(Supplied material begins)

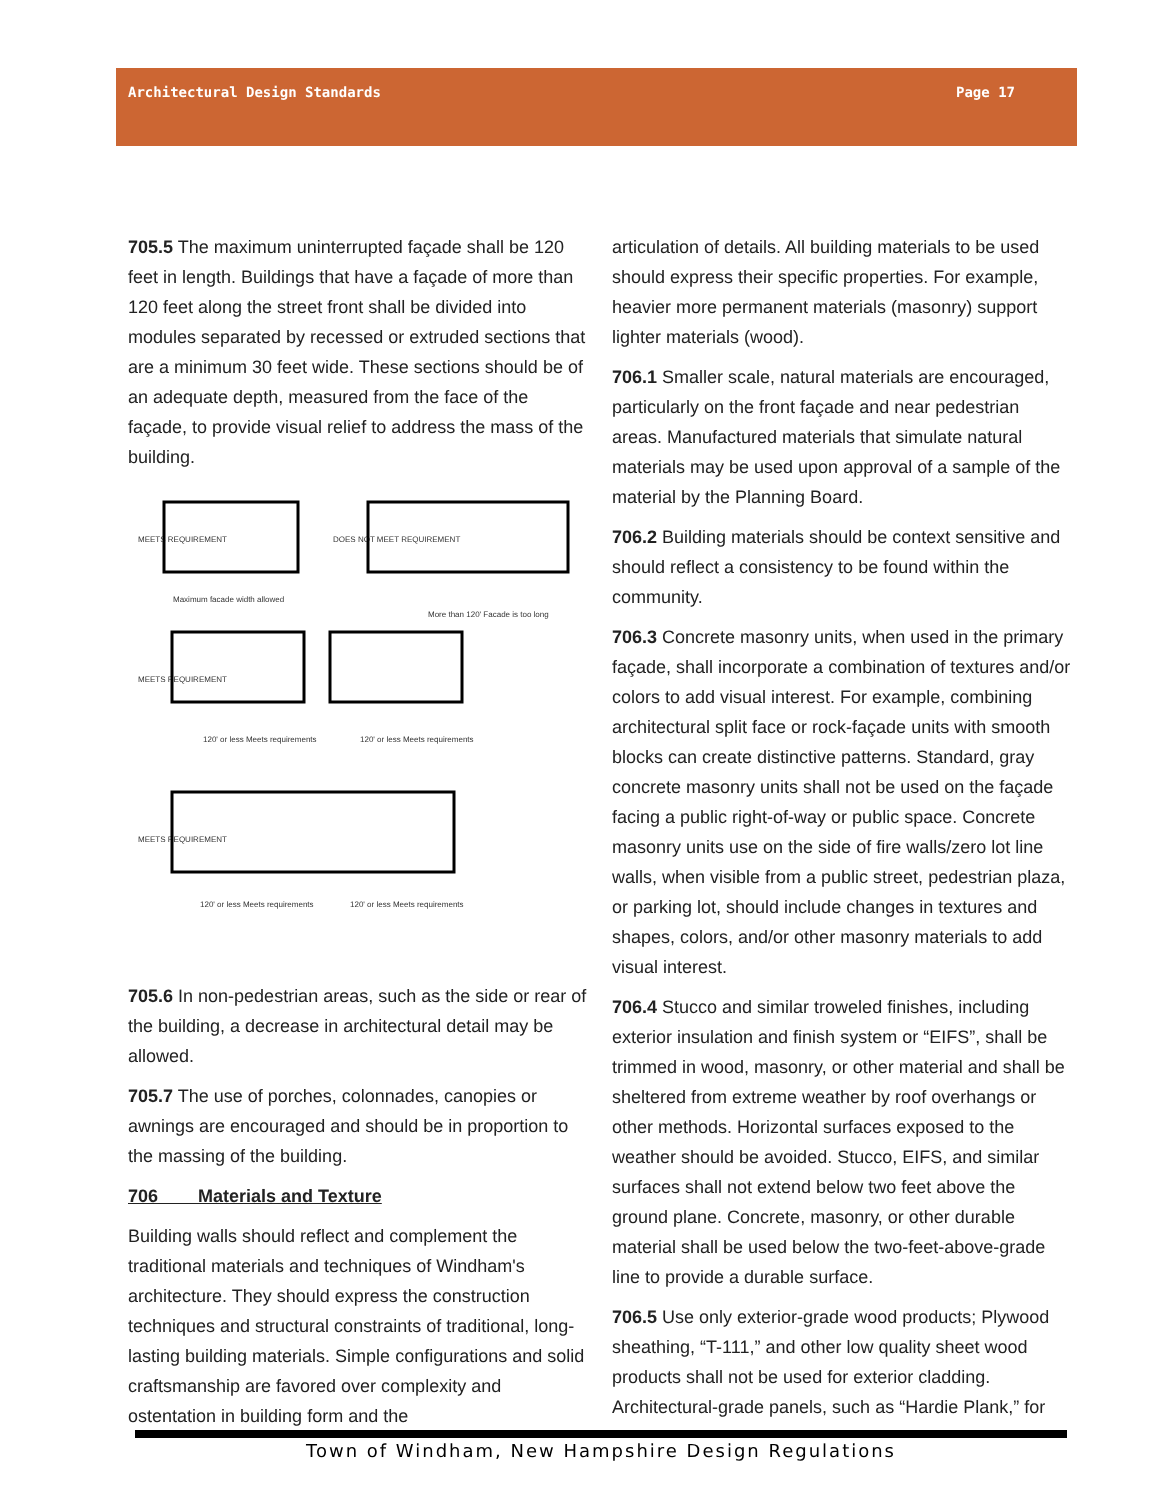Architectural Design Standards Page 17
705.5 The maximum uninterrupted façade shall be 120 feet in length. Buildings that have a façade of more than 120 feet along the street front shall be divided into modules separated by recessed or extruded sections that are a minimum 30 feet wide. These sections should be of an adequate depth, measured from the face of the façade, to provide visual relief to address the mass of the building.
MEETS REQUIREMENT
Maximum facade width allowed
DOES NOT MEET REQUIREMENT
More than 120' Facade is too long
MEETS REQUIREMENT
120' or less Meets requirements
120' or less Meets requirements
MEETS REQUIREMENT
120' or less Meets requirements
120' or less Meets requirements
705.6 In non-pedestrian areas, such as the side or rear of the building, a decrease in architectural detail may be allowed.
705.7 The use of porches, colonnades, canopies or awnings are encouraged and should be in proportion to the massing of the building.
706 Materials and Texture
Building walls should reflect and complement the traditional materials and techniques of Windham's architecture. They should express the construction techniques and structural constraints of traditional, long-lasting building materials. Simple configurations and solid craftsmanship are favored over complexity and ostentation in building form and the
articulation of details. All building materials to be used should express their specific properties. For example, heavier more permanent materials (masonry) support lighter materials (wood).
706.1 Smaller scale, natural materials are encouraged, particularly on the front façade and near pedestrian areas. Manufactured materials that simulate natural materials may be used upon approval of a sample of the material by the Planning Board.
706.2 Building materials should be context sensitive and should reflect a consistency to be found within the community.
706.3 Concrete masonry units, when used in the primary façade, shall incorporate a combination of textures and/or colors to add visual interest. For example, combining architectural split face or rock-façade units with smooth blocks can create distinctive patterns. Standard, gray concrete masonry units shall not be used on the façade facing a public right-of-way or public space. Concrete masonry units use on the side of fire walls/zero lot line walls, when visible from a public street, pedestrian plaza, or parking lot, should include changes in textures and shapes, colors, and/or other masonry materials to add visual interest.
706.4 Stucco and similar troweled finishes, including exterior insulation and finish system or “EIFS”, shall be trimmed in wood, masonry, or other material and shall be sheltered from extreme weather by roof overhangs or other methods. Horizontal surfaces exposed to the weather should be avoided. Stucco, EIFS, and similar surfaces shall not extend below two feet above the ground plane. Concrete, masonry, or other durable material shall be used below the two-feet-above-grade line to provide a durable surface.
706.5 Use only exterior-grade wood products; Plywood sheathing, “T-111,” and other low quality sheet wood products shall not be used for exterior cladding. Architectural-grade panels, such as “Hardie Plank,” for
Town of Windham, New Hampshire Design Regulations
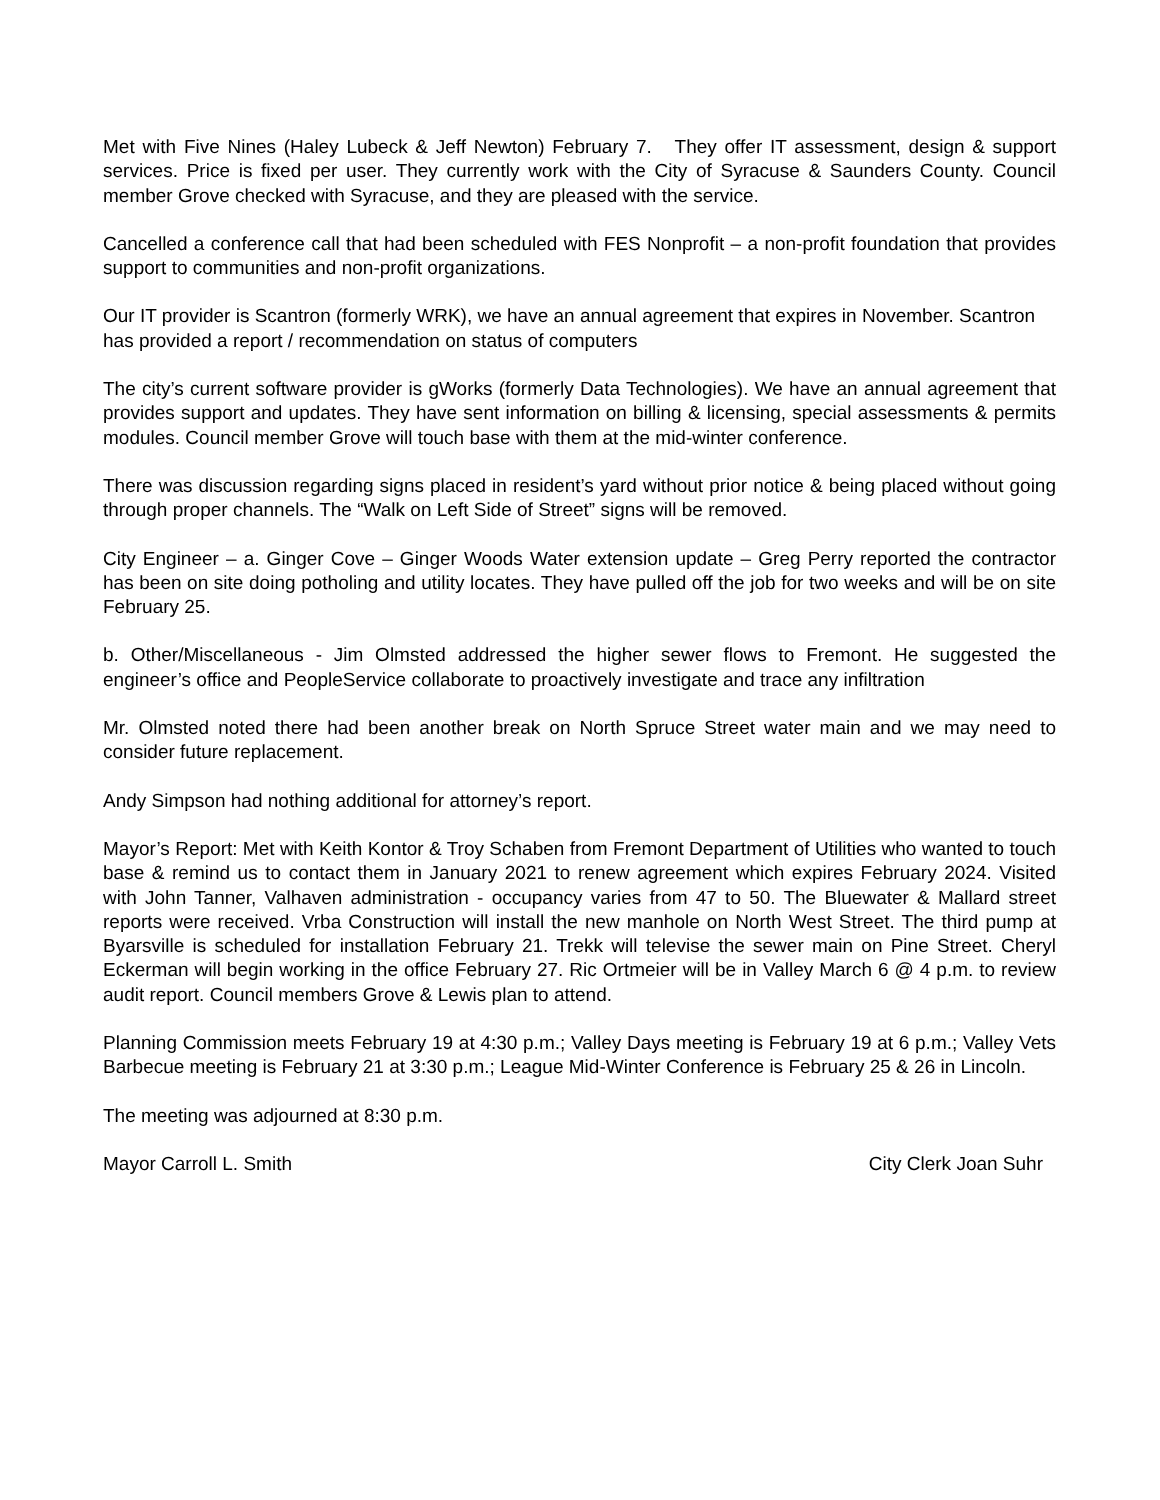Met with Five Nines (Haley Lubeck & Jeff Newton) February 7. They offer IT assessment, design & support services. Price is fixed per user. They currently work with the City of Syracuse & Saunders County. Council member Grove checked with Syracuse, and they are pleased with the service.
Cancelled a conference call that had been scheduled with FES Nonprofit – a non-profit foundation that provides support to communities and non-profit organizations.
Our IT provider is Scantron (formerly WRK), we have an annual agreement that expires in November. Scantron has provided a report / recommendation on status of computers
The city’s current software provider is gWorks (formerly Data Technologies). We have an annual agreement that provides support and updates. They have sent information on billing & licensing, special assessments & permits modules. Council member Grove will touch base with them at the mid-winter conference.
There was discussion regarding signs placed in resident’s yard without prior notice & being placed without going through proper channels. The “Walk on Left Side of Street” signs will be removed.
City Engineer – a. Ginger Cove – Ginger Woods Water extension update – Greg Perry reported the contractor has been on site doing potholing and utility locates. They have pulled off the job for two weeks and will be on site February 25.
b. Other/Miscellaneous - Jim Olmsted addressed the higher sewer flows to Fremont. He suggested the engineer’s office and PeopleService collaborate to proactively investigate and trace any infiltration
Mr. Olmsted noted there had been another break on North Spruce Street water main and we may need to consider future replacement.
Andy Simpson had nothing additional for attorney’s report.
Mayor’s Report: Met with Keith Kontor & Troy Schaben from Fremont Department of Utilities who wanted to touch base & remind us to contact them in January 2021 to renew agreement which expires February 2024. Visited with John Tanner, Valhaven administration - occupancy varies from 47 to 50. The Bluewater & Mallard street reports were received. Vrba Construction will install the new manhole on North West Street. The third pump at Byarsville is scheduled for installation February 21. Trekk will televise the sewer main on Pine Street. Cheryl Eckerman will begin working in the office February 27. Ric Ortmeier will be in Valley March 6 @ 4 p.m. to review audit report. Council members Grove & Lewis plan to attend.
Planning Commission meets February 19 at 4:30 p.m.; Valley Days meeting is February 19 at 6 p.m.; Valley Vets Barbecue meeting is February 21 at 3:30 p.m.; League Mid-Winter Conference is February 25 & 26 in Lincoln.
The meeting was adjourned at 8:30 p.m.
Mayor Carroll L. Smith City Clerk Joan Suhr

(Supplied material ends)

• Task description
Every line of the records above where the string "Planning" is found should be copied.

• Result for this exercise
706.1 Smaller scale, natural materials are encouraged, particularly on the front façade and near pedestrian areas. Manufactured materials that simulate natural materials may be used upon approval of a sample of the material by the Planning Board.
Planning Commission meets February 19 at 4:30 p.m.; Valley Days meeting is February 19 at 6 p.m.; Valley Vets Barbecue meeting is February 21 at 3:30 p.m.; League Mid-Winter Conference is February 25 & 26 in Lincoln.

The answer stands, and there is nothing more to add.